What Does the Butterfly Amicus Start Do for Solo Training?

The Butterfly Amicus Start feeds 10-80 balls/min with topspin, backspin, sidespin output, sitting in the high-end segment at $1000-1300. At the high end of the frequency range, the robot sends balls every 0.6-0.8 seconds, faster than most coached multiball drills.

The Butterfly Amicus Start oscillates balls across the table width, forcing the player to move between shots. Footwork drills with oscillation at 60-80 balls per minute build the side-to-side movement that match play demands. Players who only practice fixed-position drills miss the movement component entirely.

The robot fits on one end of the table, with a hopper holding 120 balls between refills. At full hopper capacity and 60 balls per minute, the robot runs for 2 minutes between refills.

How Does the Butterfly Amicus Start Compare to Other Robots in This Tier?

Among high-end robots at $1000-1300, the Butterfly Amicus Start competes with the Butterfly Amicus Prime at $2,000-2,500. Both robots target advanced players who need match-realistic drill simulation. Selection between them comes down to user interface preference and brand support availability.

Players who already own a robot in this price tier get diminishing returns from upgrading within the same segment. Larger gains come from jumping a full tier: budget to mid-range adds oscillation, mid-range to high-end adds programmable sequences.

Who Should Skip the Butterfly Amicus Start?
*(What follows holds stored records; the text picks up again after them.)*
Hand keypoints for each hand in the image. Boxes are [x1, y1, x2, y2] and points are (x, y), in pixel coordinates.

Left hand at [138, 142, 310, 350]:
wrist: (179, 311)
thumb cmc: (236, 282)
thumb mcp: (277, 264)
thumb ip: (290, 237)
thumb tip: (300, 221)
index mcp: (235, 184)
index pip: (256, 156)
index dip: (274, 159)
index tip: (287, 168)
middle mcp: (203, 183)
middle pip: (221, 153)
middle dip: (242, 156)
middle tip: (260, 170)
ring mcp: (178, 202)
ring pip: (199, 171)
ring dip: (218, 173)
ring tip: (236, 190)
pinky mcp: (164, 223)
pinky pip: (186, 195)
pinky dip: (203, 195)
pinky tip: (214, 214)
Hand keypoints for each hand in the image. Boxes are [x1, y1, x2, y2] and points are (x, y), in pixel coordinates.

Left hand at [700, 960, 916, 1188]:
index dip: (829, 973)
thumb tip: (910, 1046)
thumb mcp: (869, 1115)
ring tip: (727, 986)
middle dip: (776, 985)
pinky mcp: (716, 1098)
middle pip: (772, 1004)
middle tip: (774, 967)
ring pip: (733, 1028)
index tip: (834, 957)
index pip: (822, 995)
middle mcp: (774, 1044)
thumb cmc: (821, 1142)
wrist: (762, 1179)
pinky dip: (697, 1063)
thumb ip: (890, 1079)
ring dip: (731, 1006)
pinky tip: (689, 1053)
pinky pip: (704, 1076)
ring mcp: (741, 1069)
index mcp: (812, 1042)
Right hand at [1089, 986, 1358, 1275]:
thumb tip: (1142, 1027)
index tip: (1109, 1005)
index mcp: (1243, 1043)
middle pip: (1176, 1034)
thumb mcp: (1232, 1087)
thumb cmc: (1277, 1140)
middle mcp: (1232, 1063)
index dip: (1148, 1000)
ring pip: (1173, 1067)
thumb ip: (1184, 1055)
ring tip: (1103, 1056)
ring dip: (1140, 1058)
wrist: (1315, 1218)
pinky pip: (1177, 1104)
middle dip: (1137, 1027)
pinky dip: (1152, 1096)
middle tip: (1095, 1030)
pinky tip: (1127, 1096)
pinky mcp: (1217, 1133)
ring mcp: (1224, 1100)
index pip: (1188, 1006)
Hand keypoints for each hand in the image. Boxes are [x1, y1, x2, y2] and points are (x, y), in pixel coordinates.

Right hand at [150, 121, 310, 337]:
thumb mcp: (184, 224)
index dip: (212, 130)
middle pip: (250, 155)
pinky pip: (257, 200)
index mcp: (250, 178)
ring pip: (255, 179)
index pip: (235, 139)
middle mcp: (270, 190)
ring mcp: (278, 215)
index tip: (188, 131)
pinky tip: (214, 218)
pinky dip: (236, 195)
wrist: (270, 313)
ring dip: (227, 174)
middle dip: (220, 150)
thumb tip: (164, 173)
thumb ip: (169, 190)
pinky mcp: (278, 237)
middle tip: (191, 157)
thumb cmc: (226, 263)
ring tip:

Players who train solo less than 3 times per week get diminishing value from the Butterfly Amicus Start’s capabilities at this price. At $1000-1300, the cost justifies daily or near-daily use where the consistent feed and oscillation pay back through repeated practice sessions. Mid-range robots cover lighter use cases at one-third the price.

Players who attend coached sessions or train regularly with partners receive better feedback than any robot provides. Robots fill the gap when partners are unavailable, not when they are.